Instruções das tarefas
a - Segundo o trecho do documento, qual artigo da CLT foi invocado nas sentenças para afastar a caracterização da servidão por dívida?
b - Resuma o trecho do documento em três frases.

___ Trecho do documento

No entanto, ainda persiste a ideia de que “a atuação das normas trabalhistas se mostram suficiente para reequilibrar o meio social (… ) de forma que eventual ação punitiva, no campo criminal, revela-se desproporcional – verdadeira maximização da norma penal” (PARÁ, 2016C:6) . Defender esse posicionamento, significa desconstituir todo um sistema de garantias que caminha para a máxima efetivação dos direitos humanos e fundamentais, e que não sobrevive de retrocessos.

Em relação à caracterização da servidão por dívida, observa-se que nas sentenças 2007.39.01.000538-4, 8483-39.2010.4.01.3901, 2007.39.01.000538-4 , foi invocado o artigo 458 da CLT como fundamento para afastar a caracterização da servidão por dívida. No entanto, ao se reportar apenas a esse dispositivo isoladamente, sem considerar as repercussões e contexto a que ele se presta, principalmente no âmbito trabalhista, o magistrado cometeu o equívoco de tornar a fundamentação desconectada com os princípios do diploma laboral:

 Oportuno fazer constar que a Consolidação das Leis do Trabalho- CLT permite a cobrança pelo fornecimento de alimentação aos trabalhadores, desde que não se desenvolva sob preços abusivos, mas sim, justos e razoáveis. Art. 458 – Além do pagamento em dinheiro, compreende-se no salário, para todos os efeitos legais, a alimentação, habitação, vestuário ou outras prestações “in natura” que a empresa, por força do contrato ou do costume, fornecer habitualmente ao empregado. Em caso algum será permitido o pagamento com bebidas alcóolicas ou drogas nocivas. § 1º os valores atribuídos às prestações “in natura” deverão ser justos e razoáveis, não podendo exceder, em cada caso, os dos percentuais das parcelas componente do salário-mínimo (arts. 81 e 82) (PARÁ, 2016B: 8)

O artigo 458 da CLT deve ser interpretado de modo sistemático, através de sua integração com os demais dispositivos de uma mesma lei (no caso os artigos 462 e 463 da CLT), pois o sistema de proteção salarial conferido pela ordem justrabalhista manifesta-se em garantias amplas fundadas nos princípios e normas que asseguram a indisponibilidade dos direitos trabalhistas e que vedam até mesmo transações, quando lesivas ao obreiro. Ao lado dessas, há outras garantias mais específicas, que dizem respeito à proteção do valor do salário; contra abusos do empregador, e mesmo contra as investidas de credores do empregador e do próprio empregado.

______
___ Material fornecido

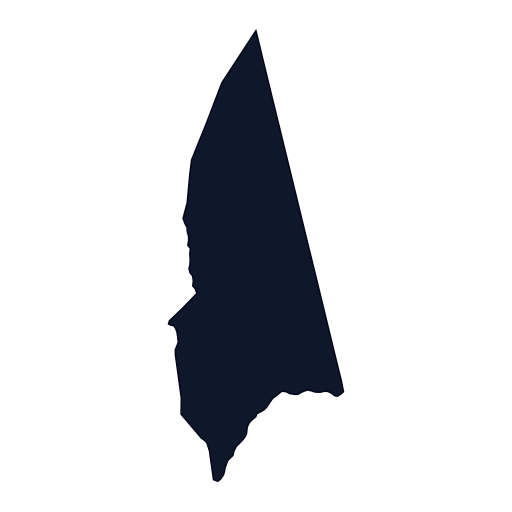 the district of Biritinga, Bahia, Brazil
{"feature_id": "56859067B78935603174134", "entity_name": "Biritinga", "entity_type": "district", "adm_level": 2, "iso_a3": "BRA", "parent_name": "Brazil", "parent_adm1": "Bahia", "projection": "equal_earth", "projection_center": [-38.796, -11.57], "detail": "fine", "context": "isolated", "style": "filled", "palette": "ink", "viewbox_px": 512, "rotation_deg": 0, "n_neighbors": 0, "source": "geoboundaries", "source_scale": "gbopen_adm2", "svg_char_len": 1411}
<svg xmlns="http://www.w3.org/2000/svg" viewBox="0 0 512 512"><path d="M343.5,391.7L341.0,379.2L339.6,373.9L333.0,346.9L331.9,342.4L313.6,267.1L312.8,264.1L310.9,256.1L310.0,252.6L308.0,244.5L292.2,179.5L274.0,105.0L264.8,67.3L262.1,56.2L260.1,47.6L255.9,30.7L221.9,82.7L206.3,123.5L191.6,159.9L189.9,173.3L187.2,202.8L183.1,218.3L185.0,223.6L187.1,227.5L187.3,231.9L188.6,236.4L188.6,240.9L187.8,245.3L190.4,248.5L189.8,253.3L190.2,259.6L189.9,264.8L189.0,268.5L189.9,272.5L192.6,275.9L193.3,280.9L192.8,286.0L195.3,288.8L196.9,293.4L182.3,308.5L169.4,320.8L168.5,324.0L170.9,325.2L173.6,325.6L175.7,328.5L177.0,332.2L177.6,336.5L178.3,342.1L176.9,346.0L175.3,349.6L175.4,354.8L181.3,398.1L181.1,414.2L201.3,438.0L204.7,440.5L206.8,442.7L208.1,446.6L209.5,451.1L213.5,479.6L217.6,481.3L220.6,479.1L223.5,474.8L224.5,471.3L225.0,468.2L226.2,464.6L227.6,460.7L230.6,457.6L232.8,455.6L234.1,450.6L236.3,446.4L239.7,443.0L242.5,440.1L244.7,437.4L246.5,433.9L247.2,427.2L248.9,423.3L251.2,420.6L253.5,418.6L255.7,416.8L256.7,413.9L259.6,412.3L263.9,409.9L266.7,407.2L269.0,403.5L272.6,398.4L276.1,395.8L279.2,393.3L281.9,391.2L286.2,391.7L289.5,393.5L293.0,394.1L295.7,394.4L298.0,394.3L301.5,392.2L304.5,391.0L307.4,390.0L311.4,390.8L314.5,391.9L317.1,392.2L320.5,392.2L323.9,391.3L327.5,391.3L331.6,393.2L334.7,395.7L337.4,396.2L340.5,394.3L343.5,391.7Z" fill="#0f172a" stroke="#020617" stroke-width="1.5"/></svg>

______

Respostas por tarefa
a - O artigo 458 da CLT.

b - Critica-se a ideia de que as normas trabalhistas bastariam para reequilibrar o meio social, o que tornaria desproporcional a punição criminal, pois defendê-la significaria desconstituir um sistema de garantias voltado à máxima efetivação dos direitos humanos e fundamentais. Em sentenças analisadas, o artigo 458 da CLT foi invocado isoladamente para afastar a caracterização da servidão por dívida, o que desconectou a fundamentação dos princípios do diploma laboral. Esse artigo deve ser interpretado de modo sistemático, integrado aos artigos 462 e 463 da CLT, já que a proteção salarial trabalhista se manifesta em garantias amplas e também em garantias mais específicas.